I say weird, as it seems silly to first encrypt, then turn around and decrypt. After some head scratching, I realized it’s not silly at all; gathering information, creating the key, and encrypting the malcode does not trip any alarms. And more importantly, during installation, if an antivirus program catches the malcode, it’s no big deal.
All that was captured is malcode specific to the victim computer. The malcode will not execute anywhere else, because decryption fails. Meaning, the expert who is stuck reverse-engineering this type of malware must first figure out how to decrypt the code. Song and Royal’s paper expands on the advantages afforded by HIE:
- It uses modern cryptography. Knowledge of how a key is derived does not aﬀect the integrity of the protection. Unless the defender can guess the same decryption key, they cannot unlock the sample.
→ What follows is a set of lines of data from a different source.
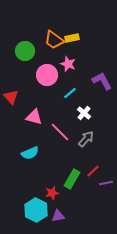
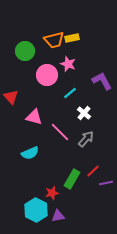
orange trapezoid: rotated 50 degrees counterclockwise
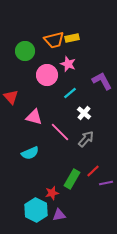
purple triangle: moved 1 px right, 1 px up
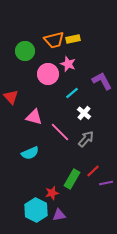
yellow rectangle: moved 1 px right, 1 px down
pink circle: moved 1 px right, 1 px up
cyan line: moved 2 px right
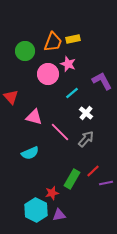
orange trapezoid: moved 1 px left, 2 px down; rotated 55 degrees counterclockwise
white cross: moved 2 px right
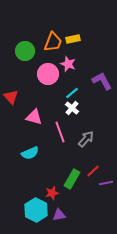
white cross: moved 14 px left, 5 px up
pink line: rotated 25 degrees clockwise
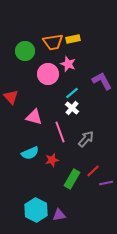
orange trapezoid: rotated 60 degrees clockwise
red star: moved 33 px up
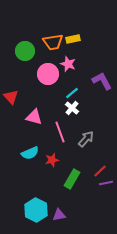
red line: moved 7 px right
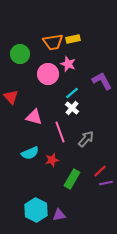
green circle: moved 5 px left, 3 px down
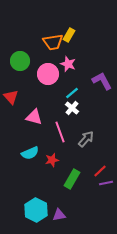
yellow rectangle: moved 4 px left, 4 px up; rotated 48 degrees counterclockwise
green circle: moved 7 px down
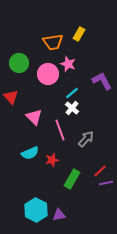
yellow rectangle: moved 10 px right, 1 px up
green circle: moved 1 px left, 2 px down
pink triangle: rotated 30 degrees clockwise
pink line: moved 2 px up
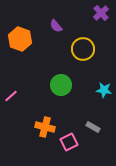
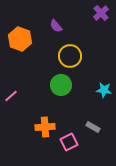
yellow circle: moved 13 px left, 7 px down
orange cross: rotated 18 degrees counterclockwise
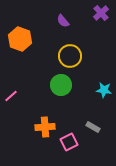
purple semicircle: moved 7 px right, 5 px up
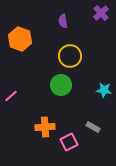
purple semicircle: rotated 32 degrees clockwise
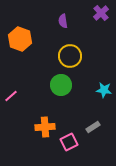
gray rectangle: rotated 64 degrees counterclockwise
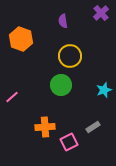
orange hexagon: moved 1 px right
cyan star: rotated 28 degrees counterclockwise
pink line: moved 1 px right, 1 px down
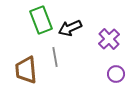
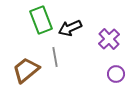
brown trapezoid: rotated 56 degrees clockwise
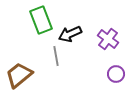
black arrow: moved 6 px down
purple cross: moved 1 px left; rotated 10 degrees counterclockwise
gray line: moved 1 px right, 1 px up
brown trapezoid: moved 7 px left, 5 px down
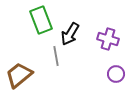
black arrow: rotated 35 degrees counterclockwise
purple cross: rotated 20 degrees counterclockwise
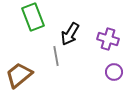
green rectangle: moved 8 px left, 3 px up
purple circle: moved 2 px left, 2 px up
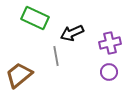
green rectangle: moved 2 px right, 1 px down; rotated 44 degrees counterclockwise
black arrow: moved 2 px right, 1 px up; rotated 35 degrees clockwise
purple cross: moved 2 px right, 4 px down; rotated 30 degrees counterclockwise
purple circle: moved 5 px left
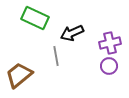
purple circle: moved 6 px up
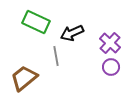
green rectangle: moved 1 px right, 4 px down
purple cross: rotated 35 degrees counterclockwise
purple circle: moved 2 px right, 1 px down
brown trapezoid: moved 5 px right, 3 px down
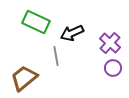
purple circle: moved 2 px right, 1 px down
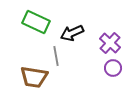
brown trapezoid: moved 10 px right, 1 px up; rotated 132 degrees counterclockwise
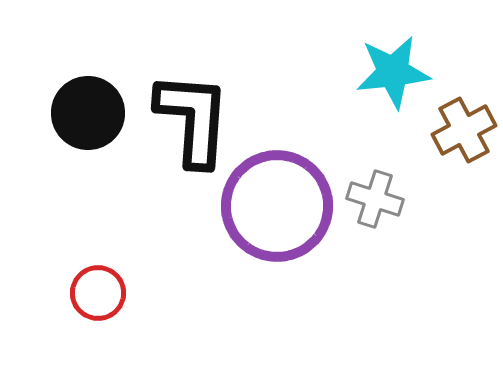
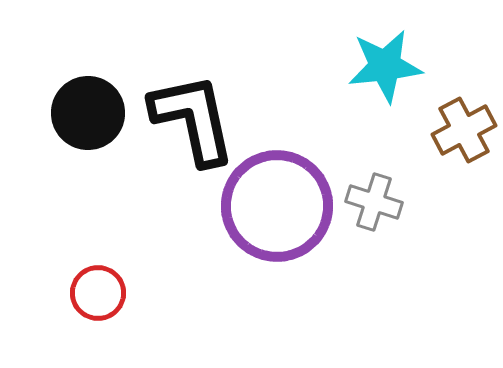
cyan star: moved 8 px left, 6 px up
black L-shape: rotated 16 degrees counterclockwise
gray cross: moved 1 px left, 3 px down
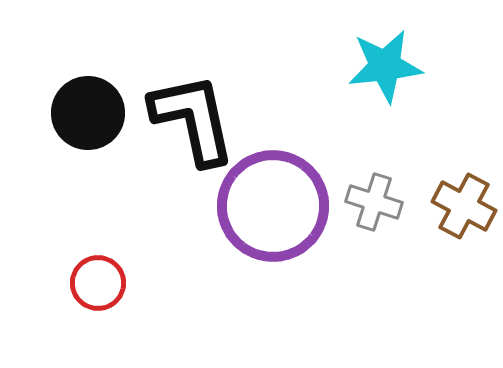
brown cross: moved 76 px down; rotated 34 degrees counterclockwise
purple circle: moved 4 px left
red circle: moved 10 px up
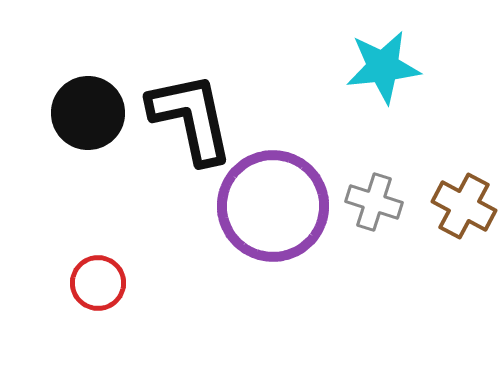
cyan star: moved 2 px left, 1 px down
black L-shape: moved 2 px left, 1 px up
- Any two samples of malware will possess diﬀerent decryption keys, meaning the intelligence gathered from successfully analyzing one malware instance provides no advantage in analyzing the second.
What information is used to create keys?
The researchers realized information gathered to create the encryption key is up to the malware developer. To prove their theory, they used the following identifiers in their tests:
- Environment Block: When a process is created, Windows stores environment information in the process’ address space. In our design we use the process owner’s username, computer name, and CPU identiﬁer. As the environment block is directly accessible by code that executes inside a given process, this information can be easily obtained.
- MAC address: The MAC address of the NIC can be obtained from the GetAdaptersInfo API.
- Graphics Processing Unit (GPU) info: GPU information can be obtained from the GetAdapterIdentifier method of IDirect3D9Ex interface. In our design, we use the device description.
- User Security Identifier (SID): Using the token of a process, the GetTokenInformation API can be used to obtain the SID of the process’ owner. This identiﬁer is unique across a Windows domain.
More bad news
If that’s not bad enough, earlier this year Dancho Danchev penned an interesting blog for WebRoot, pointing out when it comes to obfuscating malcode, malware developers are hard at work. Here are two examples:
- Fully Undetectable cryptors: Tools designed to mask malware, preventing computer security programs from discovering the malware. The idea is to keep changing the cryptor until the malware becomes unrecognizable to antivirus scans.
- Server-side polymorphism: Malware that morphs its appearance each time it runs. And remote servers control the mutations, preventing any examination by security companies.
As I read through the paper, I began wondering if the two researchers provided a solution. They did offer the following suggestions:
- Analyze the malware in the original environment such as honeypots.
- Collect host and network environmental information and duplicate it on a controlled computer.
The researchers seem to talk themselves out of any other solutions as they presented them — not a good sign.
I didn’t have any intention of turning the issues surrounding traditional malware into a series. But, this is information all of us need to be aware of. HIE-based malware, like Flashback and now Gauss, is out there and knocking at the door.
Also, my alluding to the best defense being user education in the first post is now more relevant than ever. We can’t let malware gain that initial foothold…period.
I’d like to thank Chengyu Song, Paul Royal, Dancho Danchev, and their respective organizations for shedding light on the failings of traditional antivirus.